PAGE EXCERPT Start Marker
SCARBOROUGH — When one goes on long-distance runs, there is a time when the rhythm of your breath, the capacity you feel in your lungs and the cadence of your strides converge to a still point. You are present. You are running, the thoughts in your head are absent and the molecules of your surroundings reveal their spin. And when that moment arrives, I pray.
I recite the first chapter from the Quran, mouthing the words; the syllables match my breath, my stride. The chapter Surat al-Fatihah is for trying to seek the truth, for guidance and for the mercy of God. “Guide us in the right path: the path of those on whom Thou hast bestowed Thy blessings, those who have not incurred Thy wrath, and those who have not gone astray.” I recite the seven verses three times. Each time, I ask for love and grace. I ask for the wisdom to navigate. I ask for blessings.
Once I have finished the recitation, as I am running, I recite the chapter Surat al-Ikhlas: a declaration of God’s absolute unity; the burning away of all that separates us from the One. Four short verses. Three times again. There is a teaching that if one recites this chapter three times with the purest of intentions, it is as if you are reading the entire Quran. So I try to be pure. I think of those who have passed who are part of me: my father, my mother-in-law, Luiz, Shawn, Bart, Humaira. I think of my family, keeping their image in my mind as I ask for blessings. I try to have the purest of intentions. And I am sure I fail all the time.
PAGE EXCERPT End Marker
PROVIDED RECORDS Start Marker
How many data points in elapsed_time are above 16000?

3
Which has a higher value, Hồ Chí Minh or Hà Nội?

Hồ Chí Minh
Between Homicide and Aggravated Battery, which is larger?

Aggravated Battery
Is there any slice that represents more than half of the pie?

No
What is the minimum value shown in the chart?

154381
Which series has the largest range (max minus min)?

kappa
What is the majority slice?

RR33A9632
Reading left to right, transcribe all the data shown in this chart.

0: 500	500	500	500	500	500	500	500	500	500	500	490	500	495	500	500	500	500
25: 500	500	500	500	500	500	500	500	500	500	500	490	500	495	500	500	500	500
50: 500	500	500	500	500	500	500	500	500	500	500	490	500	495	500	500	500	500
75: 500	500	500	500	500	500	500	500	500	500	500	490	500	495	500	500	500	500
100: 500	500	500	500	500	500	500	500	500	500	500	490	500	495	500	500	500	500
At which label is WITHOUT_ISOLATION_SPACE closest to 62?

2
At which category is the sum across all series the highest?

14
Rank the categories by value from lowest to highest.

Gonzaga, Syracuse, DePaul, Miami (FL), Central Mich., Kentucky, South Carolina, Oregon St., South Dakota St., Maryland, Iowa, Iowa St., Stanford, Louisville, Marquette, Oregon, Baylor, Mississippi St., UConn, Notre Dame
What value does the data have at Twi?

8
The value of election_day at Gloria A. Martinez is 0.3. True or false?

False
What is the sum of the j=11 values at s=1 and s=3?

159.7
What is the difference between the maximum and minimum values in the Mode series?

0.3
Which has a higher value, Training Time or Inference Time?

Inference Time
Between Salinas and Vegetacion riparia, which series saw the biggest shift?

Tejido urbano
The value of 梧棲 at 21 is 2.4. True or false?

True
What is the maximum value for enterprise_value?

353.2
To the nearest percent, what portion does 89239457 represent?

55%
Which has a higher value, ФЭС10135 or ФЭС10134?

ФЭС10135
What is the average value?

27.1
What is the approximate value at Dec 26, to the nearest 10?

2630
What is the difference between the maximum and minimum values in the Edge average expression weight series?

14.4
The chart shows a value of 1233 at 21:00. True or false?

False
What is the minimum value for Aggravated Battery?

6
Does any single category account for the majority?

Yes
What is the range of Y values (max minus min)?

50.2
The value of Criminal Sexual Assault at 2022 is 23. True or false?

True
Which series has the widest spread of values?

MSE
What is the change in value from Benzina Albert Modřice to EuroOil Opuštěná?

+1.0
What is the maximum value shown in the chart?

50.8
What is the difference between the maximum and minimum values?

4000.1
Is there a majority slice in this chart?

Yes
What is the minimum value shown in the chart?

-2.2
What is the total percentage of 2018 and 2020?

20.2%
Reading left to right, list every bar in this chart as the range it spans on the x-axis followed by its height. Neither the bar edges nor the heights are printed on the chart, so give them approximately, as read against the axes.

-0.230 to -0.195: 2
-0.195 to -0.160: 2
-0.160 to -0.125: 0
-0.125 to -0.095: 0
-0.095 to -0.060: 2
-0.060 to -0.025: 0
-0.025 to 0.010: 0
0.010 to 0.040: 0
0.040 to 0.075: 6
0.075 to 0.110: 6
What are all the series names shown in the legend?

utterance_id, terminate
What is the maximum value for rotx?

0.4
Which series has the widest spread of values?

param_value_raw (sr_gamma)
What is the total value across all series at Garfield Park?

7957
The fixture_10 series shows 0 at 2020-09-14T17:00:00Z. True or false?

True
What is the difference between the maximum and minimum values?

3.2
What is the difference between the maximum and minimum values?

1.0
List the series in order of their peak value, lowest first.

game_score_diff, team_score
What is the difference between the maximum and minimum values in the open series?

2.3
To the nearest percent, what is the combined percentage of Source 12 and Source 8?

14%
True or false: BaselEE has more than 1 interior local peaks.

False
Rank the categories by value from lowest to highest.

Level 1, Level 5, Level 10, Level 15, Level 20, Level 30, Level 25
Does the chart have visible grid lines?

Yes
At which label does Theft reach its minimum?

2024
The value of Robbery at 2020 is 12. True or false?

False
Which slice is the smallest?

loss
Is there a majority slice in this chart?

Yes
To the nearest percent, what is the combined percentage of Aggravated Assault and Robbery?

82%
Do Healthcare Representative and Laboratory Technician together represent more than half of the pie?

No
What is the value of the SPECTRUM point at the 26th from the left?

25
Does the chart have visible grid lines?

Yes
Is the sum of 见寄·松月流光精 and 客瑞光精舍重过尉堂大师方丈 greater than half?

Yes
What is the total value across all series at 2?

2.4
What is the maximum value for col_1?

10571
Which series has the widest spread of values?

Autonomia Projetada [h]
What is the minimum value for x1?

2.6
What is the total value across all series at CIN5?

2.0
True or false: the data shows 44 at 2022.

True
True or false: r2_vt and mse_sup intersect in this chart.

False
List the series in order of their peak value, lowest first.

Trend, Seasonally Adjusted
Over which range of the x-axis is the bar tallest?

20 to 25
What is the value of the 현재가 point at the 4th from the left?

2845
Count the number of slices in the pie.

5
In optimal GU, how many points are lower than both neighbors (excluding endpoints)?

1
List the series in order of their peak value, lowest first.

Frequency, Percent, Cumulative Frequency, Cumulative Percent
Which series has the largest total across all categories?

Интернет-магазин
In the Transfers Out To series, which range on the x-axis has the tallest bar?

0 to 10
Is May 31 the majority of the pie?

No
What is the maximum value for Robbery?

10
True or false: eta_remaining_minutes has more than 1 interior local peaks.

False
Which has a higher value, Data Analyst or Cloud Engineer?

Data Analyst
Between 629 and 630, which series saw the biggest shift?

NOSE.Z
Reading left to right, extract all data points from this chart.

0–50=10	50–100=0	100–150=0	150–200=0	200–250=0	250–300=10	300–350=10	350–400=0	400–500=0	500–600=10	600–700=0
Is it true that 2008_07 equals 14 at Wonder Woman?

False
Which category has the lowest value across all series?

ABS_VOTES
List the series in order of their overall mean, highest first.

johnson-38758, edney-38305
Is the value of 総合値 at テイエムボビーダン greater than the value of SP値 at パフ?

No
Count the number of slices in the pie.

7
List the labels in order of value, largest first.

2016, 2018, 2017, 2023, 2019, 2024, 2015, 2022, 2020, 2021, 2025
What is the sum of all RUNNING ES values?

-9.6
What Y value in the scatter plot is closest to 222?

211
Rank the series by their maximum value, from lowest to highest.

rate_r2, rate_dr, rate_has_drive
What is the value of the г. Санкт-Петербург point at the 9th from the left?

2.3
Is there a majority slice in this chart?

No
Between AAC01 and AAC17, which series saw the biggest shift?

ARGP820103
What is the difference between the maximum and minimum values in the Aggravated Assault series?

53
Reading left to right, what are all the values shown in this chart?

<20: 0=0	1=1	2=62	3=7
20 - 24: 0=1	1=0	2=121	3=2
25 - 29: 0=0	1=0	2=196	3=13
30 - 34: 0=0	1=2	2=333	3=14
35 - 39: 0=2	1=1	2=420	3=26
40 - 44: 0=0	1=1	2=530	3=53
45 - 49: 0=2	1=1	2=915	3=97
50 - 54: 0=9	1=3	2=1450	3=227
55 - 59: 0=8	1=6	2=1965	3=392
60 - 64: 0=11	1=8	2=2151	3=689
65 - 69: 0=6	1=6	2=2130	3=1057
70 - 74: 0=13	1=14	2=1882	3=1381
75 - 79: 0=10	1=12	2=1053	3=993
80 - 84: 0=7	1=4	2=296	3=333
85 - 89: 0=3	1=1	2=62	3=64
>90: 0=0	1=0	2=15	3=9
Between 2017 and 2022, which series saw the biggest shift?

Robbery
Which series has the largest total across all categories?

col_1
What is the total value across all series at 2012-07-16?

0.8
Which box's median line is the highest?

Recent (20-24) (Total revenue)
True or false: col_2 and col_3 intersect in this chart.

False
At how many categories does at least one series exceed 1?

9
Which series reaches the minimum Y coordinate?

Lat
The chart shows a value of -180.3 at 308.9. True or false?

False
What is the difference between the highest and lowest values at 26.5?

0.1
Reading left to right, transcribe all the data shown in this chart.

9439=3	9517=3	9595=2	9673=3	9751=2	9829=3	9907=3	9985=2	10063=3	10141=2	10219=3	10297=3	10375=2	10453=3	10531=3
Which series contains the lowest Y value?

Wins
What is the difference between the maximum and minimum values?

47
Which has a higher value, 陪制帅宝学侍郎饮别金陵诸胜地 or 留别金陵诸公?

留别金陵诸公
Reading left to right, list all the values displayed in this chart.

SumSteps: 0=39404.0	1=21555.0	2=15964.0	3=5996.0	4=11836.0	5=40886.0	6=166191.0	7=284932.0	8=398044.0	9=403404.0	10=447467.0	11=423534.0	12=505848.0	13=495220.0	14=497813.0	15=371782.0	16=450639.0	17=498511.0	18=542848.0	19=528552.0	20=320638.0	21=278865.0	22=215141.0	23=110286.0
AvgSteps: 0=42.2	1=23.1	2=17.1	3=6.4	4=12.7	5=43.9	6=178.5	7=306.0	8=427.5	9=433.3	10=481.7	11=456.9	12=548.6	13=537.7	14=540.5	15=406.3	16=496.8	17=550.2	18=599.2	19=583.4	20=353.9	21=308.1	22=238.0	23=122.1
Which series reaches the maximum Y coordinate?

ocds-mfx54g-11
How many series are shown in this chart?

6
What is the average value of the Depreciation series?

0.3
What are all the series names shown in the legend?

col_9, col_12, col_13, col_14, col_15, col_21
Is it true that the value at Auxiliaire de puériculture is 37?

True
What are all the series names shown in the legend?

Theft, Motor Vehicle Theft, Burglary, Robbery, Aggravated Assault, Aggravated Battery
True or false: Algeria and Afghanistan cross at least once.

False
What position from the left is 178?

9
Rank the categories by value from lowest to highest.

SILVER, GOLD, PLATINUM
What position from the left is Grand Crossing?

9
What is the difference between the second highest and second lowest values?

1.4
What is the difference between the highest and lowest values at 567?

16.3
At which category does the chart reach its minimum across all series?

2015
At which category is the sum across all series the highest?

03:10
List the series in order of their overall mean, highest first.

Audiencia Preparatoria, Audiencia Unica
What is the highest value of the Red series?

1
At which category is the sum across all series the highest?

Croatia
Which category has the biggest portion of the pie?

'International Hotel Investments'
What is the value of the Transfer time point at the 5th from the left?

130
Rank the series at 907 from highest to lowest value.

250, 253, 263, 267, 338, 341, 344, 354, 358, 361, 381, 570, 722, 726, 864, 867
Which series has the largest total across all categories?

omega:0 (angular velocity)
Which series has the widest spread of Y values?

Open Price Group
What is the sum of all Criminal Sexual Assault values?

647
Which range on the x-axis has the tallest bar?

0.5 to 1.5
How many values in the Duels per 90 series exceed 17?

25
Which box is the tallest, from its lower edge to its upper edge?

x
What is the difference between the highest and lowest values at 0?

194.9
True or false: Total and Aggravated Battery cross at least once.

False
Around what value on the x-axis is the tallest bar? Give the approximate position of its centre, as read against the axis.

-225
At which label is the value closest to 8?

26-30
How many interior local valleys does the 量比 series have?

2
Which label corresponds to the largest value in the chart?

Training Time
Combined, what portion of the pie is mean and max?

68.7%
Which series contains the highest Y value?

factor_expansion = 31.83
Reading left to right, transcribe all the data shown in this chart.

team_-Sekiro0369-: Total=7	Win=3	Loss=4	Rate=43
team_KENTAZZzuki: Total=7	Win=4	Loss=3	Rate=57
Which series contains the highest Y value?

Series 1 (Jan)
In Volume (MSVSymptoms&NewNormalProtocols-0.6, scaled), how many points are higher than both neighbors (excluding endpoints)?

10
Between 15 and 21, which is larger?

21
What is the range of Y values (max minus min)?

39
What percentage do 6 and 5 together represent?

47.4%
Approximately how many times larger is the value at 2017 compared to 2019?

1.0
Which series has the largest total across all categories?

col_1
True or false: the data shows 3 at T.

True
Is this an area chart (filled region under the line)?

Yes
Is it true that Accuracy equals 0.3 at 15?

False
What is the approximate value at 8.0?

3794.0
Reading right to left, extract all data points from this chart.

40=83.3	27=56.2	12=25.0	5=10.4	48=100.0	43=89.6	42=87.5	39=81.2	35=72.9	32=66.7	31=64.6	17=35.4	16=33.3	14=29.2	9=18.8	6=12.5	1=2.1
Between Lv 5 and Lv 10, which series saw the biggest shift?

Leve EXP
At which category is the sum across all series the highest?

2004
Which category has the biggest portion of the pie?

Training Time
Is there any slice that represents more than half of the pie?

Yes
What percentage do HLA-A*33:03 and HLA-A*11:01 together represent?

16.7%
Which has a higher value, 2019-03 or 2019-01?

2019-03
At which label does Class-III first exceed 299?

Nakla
PROVIDED RECORDS End Marker
▶ _TASK INSTRUCTIONS_
**a.** In the essay on prayer while running, translate the sentence "I ask for the wisdom to navigate." into Spanish.
**b.** Write out the part of the essay on prayer while running that runs from "Once I have" up to and including "all the time.".

▶ _RESULTS OF THE EXERCISE_
**a.** Pido la sabiduría para saber orientarme.

**b.**
Once I have finished the recitation, as I am running, I recite the chapter Surat al-Ikhlas: a declaration of God’s absolute unity; the burning away of all that separates us from the One. Four short verses. Three times again. There is a teaching that if one recites this chapter three times with the purest of intentions, it is as if you are reading the entire Quran. So I try to be pure. I think of those who have passed who are part of me: my father, my mother-in-law, Luiz, Shawn, Bart, Humaira. I think of my family, keeping their image in my mind as I ask for blessings. I try to have the purest of intentions. And I am sure I fail all the time.